If a local computer needs to be able to serve resources to requesting computers outside the firewall, you need to configure the firewall to allow the requests to pass through the firewall while preventing other, unwanted traffic from entering the local network.

A firewall may allow several options for restricting incoming traffic. For example, a local network might include an embedded system that hosts a Web server on port 80, the default port for HTTP communications. Configuration options for allowing incoming HTTP requests include the following, from most restrictive to least restrictive:

• Allow incoming IP datagrams that don’t belong to an established connection only if they contain TCP segments that contain HTTP requests that are directed to port 80, and forward the TCP segments to a specified host. This is the most secure option. A datagram passes through the firewall only if the datagram contains a TCP segment, the contents of the segment’s Destination Port Number field is 80, and the contents of the segment’s data area indicate that the message is an HTTP request. Not all firewall devices are capable of filtering in this much detail. Also, additional fragments in a fragmented datagram won’t have a TCP or HTTP header to examine, so the firewall needs to have a mechanism that allows additional fragments to pass through the firewall.

• Allow incoming IP datagrams that don’t belong to an established connection only if they contain TCP segments directed to port 80. Forward the TCP segments to a specified host and port. This option is like the previous one except that it doesn’t examine the contents of the TCP segment’s data area to verify that it contains an HTTP request.

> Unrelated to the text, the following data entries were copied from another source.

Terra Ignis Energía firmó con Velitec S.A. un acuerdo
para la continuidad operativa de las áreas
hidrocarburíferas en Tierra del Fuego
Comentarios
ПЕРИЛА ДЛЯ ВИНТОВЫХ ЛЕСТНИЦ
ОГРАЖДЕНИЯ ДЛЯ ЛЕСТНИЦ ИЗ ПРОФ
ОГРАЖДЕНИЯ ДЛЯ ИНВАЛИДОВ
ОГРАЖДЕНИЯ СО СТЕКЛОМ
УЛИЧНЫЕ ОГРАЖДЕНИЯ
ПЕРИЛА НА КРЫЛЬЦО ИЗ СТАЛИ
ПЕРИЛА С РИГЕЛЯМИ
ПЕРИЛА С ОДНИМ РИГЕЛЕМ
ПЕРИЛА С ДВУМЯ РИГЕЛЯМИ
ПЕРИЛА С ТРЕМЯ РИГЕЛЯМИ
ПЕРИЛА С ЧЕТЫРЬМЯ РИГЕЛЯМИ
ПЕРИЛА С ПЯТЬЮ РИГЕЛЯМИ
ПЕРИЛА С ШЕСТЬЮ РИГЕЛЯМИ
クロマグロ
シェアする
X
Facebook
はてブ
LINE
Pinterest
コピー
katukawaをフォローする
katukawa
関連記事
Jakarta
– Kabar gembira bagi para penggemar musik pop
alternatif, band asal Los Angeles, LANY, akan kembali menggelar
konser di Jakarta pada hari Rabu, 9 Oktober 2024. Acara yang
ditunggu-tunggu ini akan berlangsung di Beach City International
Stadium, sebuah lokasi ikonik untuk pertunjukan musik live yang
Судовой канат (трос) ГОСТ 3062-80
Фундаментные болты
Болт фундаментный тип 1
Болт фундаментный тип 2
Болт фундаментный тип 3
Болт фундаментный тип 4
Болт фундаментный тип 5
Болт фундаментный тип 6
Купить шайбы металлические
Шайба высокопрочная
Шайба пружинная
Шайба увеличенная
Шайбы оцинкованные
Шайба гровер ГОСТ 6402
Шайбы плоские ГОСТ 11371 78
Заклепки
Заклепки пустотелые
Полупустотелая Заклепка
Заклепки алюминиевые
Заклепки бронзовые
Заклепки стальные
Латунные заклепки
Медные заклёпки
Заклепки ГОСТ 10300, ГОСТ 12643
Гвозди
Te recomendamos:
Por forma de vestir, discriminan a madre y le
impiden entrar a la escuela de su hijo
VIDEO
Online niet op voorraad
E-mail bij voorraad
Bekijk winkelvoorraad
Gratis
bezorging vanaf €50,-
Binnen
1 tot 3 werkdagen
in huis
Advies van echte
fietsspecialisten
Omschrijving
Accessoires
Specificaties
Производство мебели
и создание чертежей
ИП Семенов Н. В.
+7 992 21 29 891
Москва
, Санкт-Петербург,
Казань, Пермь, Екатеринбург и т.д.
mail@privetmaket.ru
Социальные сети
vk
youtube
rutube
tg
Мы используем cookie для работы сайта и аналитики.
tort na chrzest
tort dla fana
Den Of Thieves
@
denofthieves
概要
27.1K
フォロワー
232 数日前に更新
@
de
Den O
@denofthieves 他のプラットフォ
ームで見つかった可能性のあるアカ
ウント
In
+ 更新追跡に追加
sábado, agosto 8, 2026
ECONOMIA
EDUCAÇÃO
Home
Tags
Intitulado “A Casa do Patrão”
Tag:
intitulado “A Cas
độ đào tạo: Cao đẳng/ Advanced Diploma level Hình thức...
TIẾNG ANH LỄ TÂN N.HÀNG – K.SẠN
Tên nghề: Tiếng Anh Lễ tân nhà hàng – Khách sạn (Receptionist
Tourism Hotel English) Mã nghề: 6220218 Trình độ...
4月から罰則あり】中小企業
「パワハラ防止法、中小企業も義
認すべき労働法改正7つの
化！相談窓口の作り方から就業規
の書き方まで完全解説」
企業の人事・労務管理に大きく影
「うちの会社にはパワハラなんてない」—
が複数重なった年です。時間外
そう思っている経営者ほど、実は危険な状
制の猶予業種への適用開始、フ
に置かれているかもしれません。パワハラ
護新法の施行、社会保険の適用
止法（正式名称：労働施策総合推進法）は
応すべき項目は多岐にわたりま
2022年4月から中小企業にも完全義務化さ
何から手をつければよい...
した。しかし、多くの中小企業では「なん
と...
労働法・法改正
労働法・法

• Allow all incoming IP datagrams that don’t belong to an established connection and forward their contents to a specified host. This is the least secure option, but it can be sufficient for some applications. For example, the specified host may be an embedded system that accepts only HTTP requests from specific IP addresses, ignoring all other communications. Other configuration options a firewall might have include these:

• Specify remote IP addresses that a local host can receive traffic from. This option is useful if your embedded system communicates only with a specific IP address or series of IP addresses.

• Allow only specified computers to communicate with computers outside the firewall. Or block specified computers from communicating with computers outside the firewall. These options enable you to allow an embedded system to communicate on the Internet while protecting other computers in the local network that don’t need Internet access. The firewall may enable you to identify the computers by IP address or by Ethernet hardware address. Using hardware addresses can be useful if the IP addresses are assigned dynamically and are subject to change.

• Block any outgoing communication where the Source Address of the datagram isn’t a local address. (A firewall with NAT support will translate the local address to the firewall’s public IP address when sending the datagram on the Internet.) This option can prevent some malicious software from using your local computers to access the Internet.

• Allow a host behind the firewall to communicate without firewall protection. The host is said to reside in a “demilitarized zone” (DMZ) and must have its own public IP address.

Embedded Firewalls

If you have a device that connects to the Internet by itself, without connecting to a local network, you may be able to provide adequate protection in the device firmware, without requiring a separate firewall device. This is especially true if the device requires only specific and limited Internet access. For example, if the device communicates with a single IP address over a specific user port, the firmware can ignore all other network communications. For other applications, requiring all users to enter a user name and password before accessing the device’s resources (as in the Basic Authentication examples earlier in this networking tutorial) may provide adequate protection.